> [DIRECTIONS FOR THIS TASK]
From the line with "many teachers who" to the line with "Have A Question or Need More", retype each line exactly as it stands in the records below, but skip the pictures.

> [EXERCISE DATA]

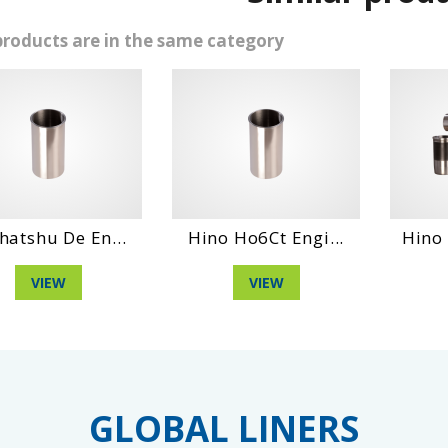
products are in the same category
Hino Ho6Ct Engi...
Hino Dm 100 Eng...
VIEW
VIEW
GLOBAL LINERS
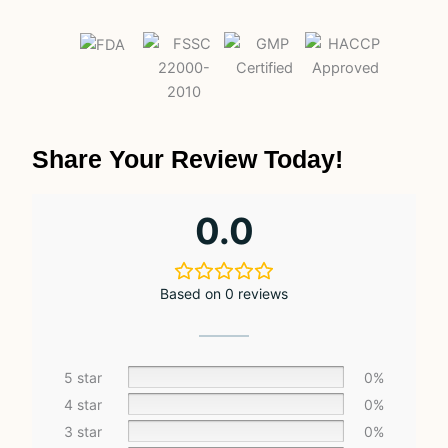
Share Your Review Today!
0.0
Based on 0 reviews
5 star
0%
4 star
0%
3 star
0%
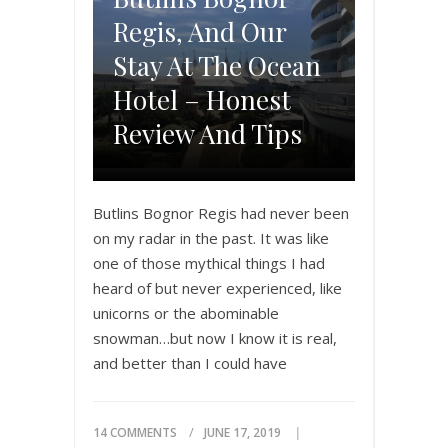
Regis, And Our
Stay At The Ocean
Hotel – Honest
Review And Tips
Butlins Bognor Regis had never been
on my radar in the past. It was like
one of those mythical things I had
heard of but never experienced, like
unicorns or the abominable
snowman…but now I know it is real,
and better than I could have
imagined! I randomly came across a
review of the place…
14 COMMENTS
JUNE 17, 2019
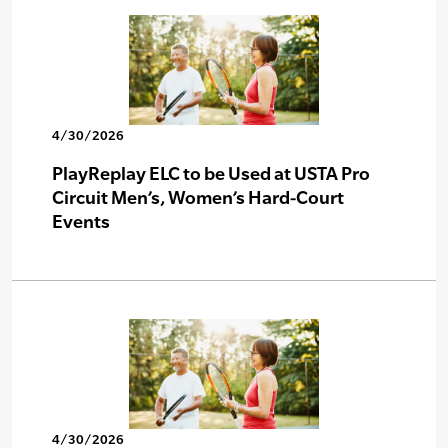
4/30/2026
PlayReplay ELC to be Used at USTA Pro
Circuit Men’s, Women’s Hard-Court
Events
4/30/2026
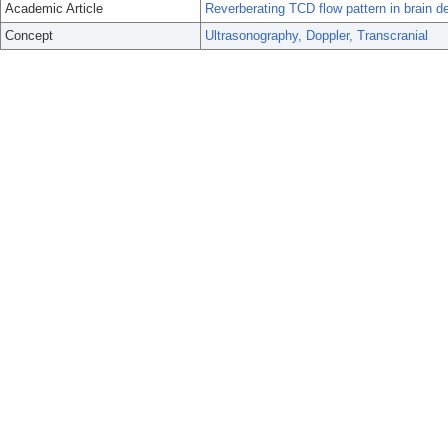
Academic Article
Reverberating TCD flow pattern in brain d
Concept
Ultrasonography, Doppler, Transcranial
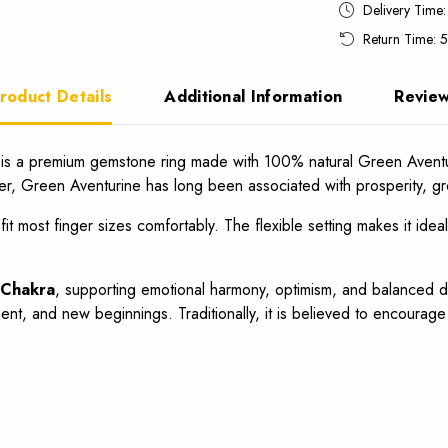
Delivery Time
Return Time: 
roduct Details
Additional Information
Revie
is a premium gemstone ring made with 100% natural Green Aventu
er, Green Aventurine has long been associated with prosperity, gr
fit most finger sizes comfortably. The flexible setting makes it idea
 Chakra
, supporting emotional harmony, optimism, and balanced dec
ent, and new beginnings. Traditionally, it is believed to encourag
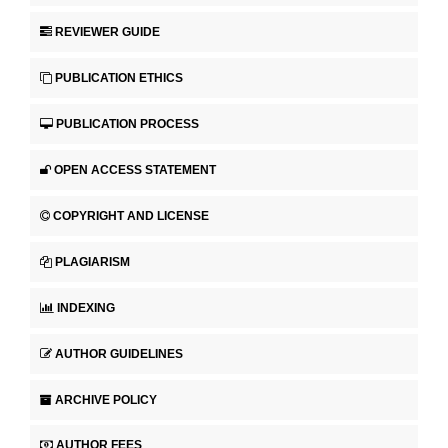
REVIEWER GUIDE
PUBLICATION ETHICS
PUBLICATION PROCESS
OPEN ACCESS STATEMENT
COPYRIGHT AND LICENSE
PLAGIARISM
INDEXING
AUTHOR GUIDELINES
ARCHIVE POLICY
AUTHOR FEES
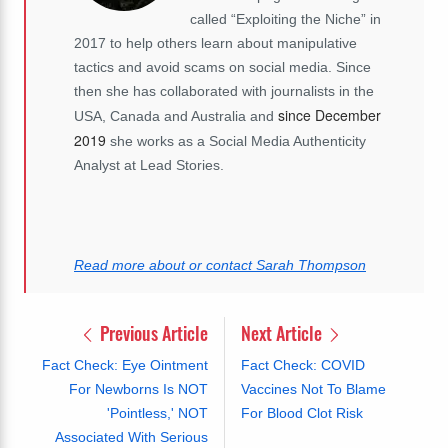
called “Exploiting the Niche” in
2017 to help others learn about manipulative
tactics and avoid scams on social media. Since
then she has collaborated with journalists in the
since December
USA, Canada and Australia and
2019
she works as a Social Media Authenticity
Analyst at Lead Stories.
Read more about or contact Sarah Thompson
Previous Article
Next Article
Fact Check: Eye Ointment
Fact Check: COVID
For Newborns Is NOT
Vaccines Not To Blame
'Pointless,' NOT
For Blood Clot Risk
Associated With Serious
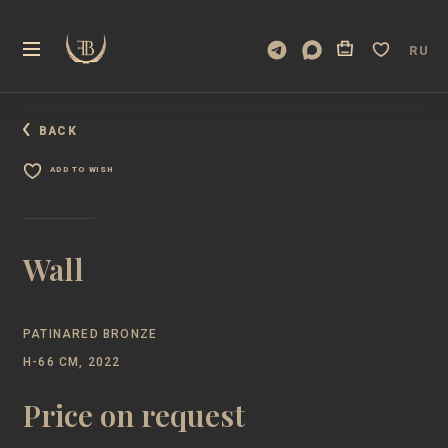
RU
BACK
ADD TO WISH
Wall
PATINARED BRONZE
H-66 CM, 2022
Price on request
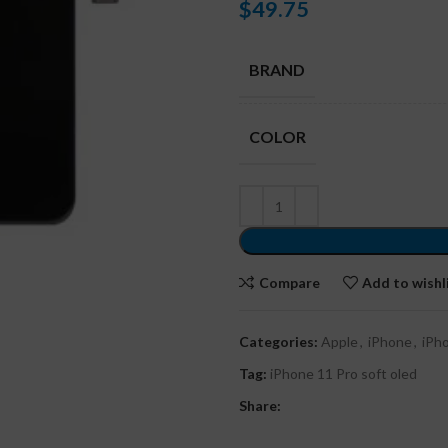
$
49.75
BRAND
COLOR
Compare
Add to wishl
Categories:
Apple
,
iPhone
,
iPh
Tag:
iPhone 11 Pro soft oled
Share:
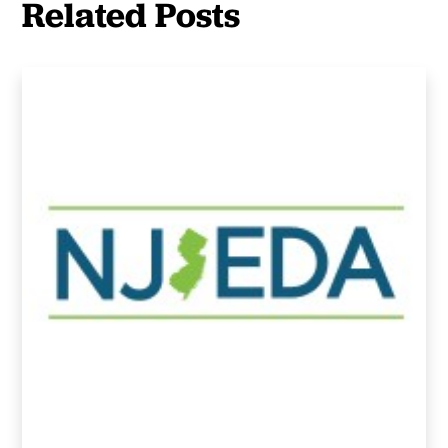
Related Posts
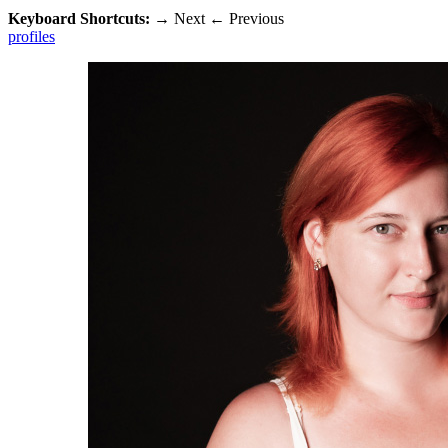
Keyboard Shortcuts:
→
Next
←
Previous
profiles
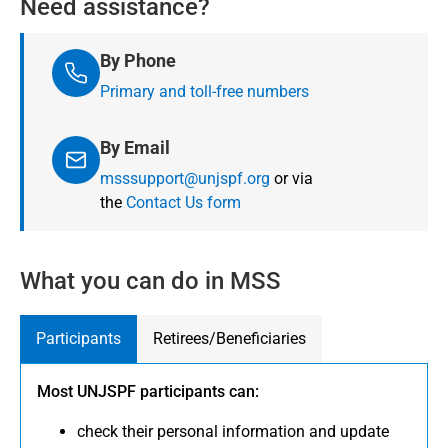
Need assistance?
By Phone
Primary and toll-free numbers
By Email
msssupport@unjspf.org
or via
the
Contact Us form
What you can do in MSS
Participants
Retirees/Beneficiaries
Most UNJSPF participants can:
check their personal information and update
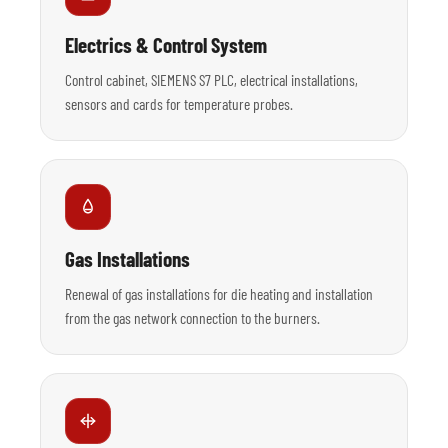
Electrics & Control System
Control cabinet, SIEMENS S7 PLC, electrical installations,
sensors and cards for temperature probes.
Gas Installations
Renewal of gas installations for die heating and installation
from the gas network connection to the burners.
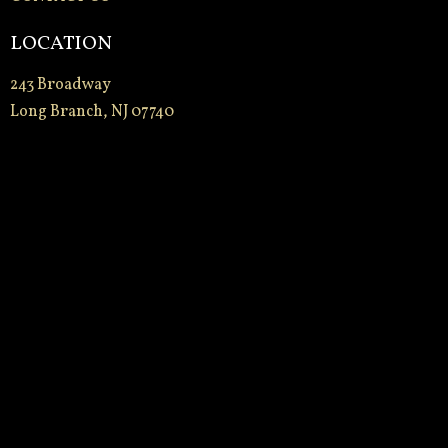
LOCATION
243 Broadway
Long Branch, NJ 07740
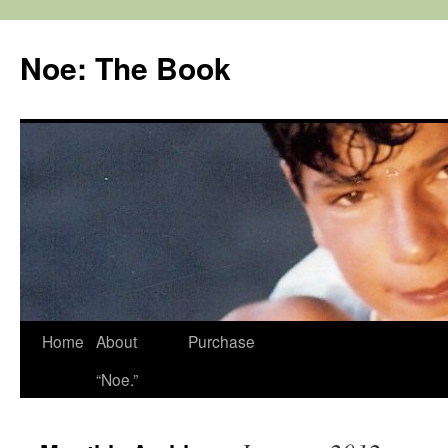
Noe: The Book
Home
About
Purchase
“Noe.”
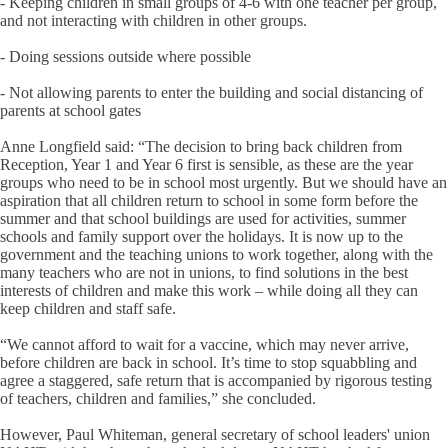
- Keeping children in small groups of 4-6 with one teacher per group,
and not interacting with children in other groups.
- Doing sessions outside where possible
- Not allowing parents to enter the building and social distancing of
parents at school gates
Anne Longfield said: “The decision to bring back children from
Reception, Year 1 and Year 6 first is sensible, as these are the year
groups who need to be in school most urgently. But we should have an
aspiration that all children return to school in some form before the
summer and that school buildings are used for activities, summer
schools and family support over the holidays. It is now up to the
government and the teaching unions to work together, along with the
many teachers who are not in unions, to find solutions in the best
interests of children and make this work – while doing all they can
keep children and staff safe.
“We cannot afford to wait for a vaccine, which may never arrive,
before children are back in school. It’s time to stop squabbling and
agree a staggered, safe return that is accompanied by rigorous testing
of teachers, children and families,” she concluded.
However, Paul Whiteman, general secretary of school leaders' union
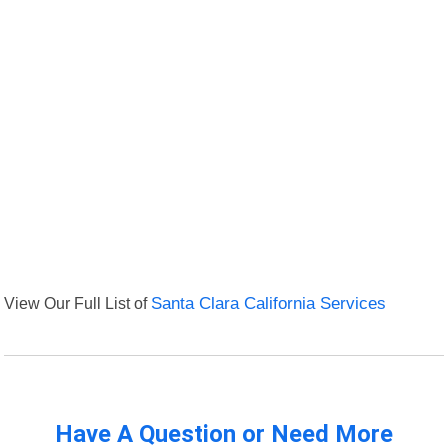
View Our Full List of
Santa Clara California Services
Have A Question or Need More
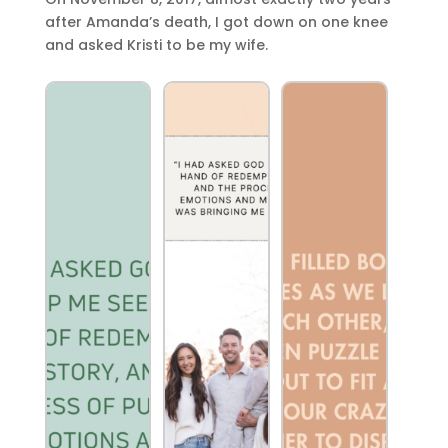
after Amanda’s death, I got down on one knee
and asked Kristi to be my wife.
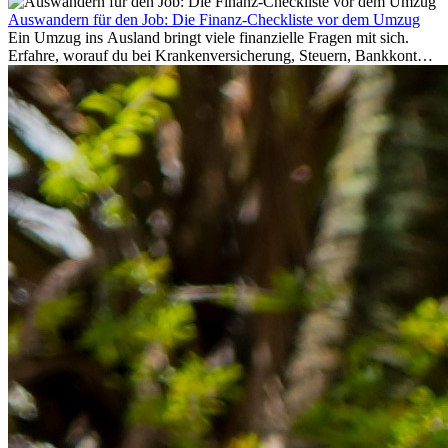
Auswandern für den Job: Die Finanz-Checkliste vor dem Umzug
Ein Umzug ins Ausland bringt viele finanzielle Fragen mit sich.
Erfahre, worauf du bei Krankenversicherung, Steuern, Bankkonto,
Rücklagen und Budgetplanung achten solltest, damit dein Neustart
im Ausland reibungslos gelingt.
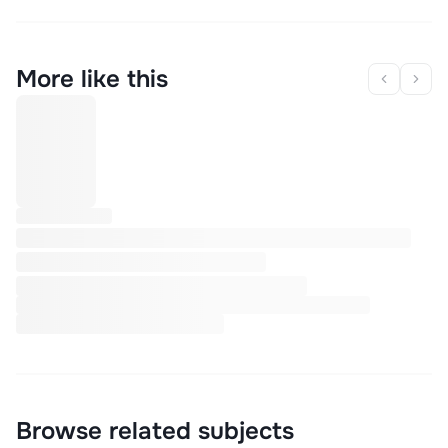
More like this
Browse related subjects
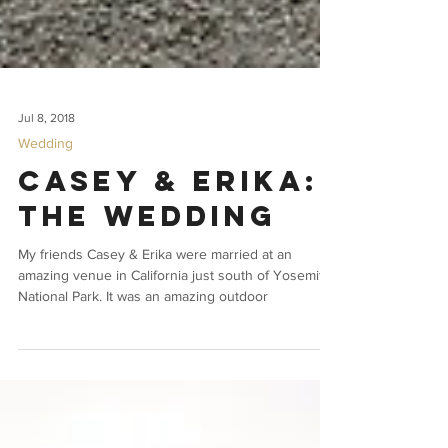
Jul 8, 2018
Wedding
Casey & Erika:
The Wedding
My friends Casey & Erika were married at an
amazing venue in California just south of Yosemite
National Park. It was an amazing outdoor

> [EXPECTED ANSWER]
many teachers who are not in unions, to find solutions in the best
interests of children and make this work – while doing all they can
keep children and staff safe.
“We cannot afford to wait for a vaccine, which may never arrive,
before children are back in school. It’s time to stop squabbling and
agree a staggered, safe return that is accompanied by rigorous testing
of teachers, children and families,” she concluded.
However, Paul Whiteman, general secretary of school leaders' union
View Our Full List of
Santa Clara California Services
Have A Question or Need More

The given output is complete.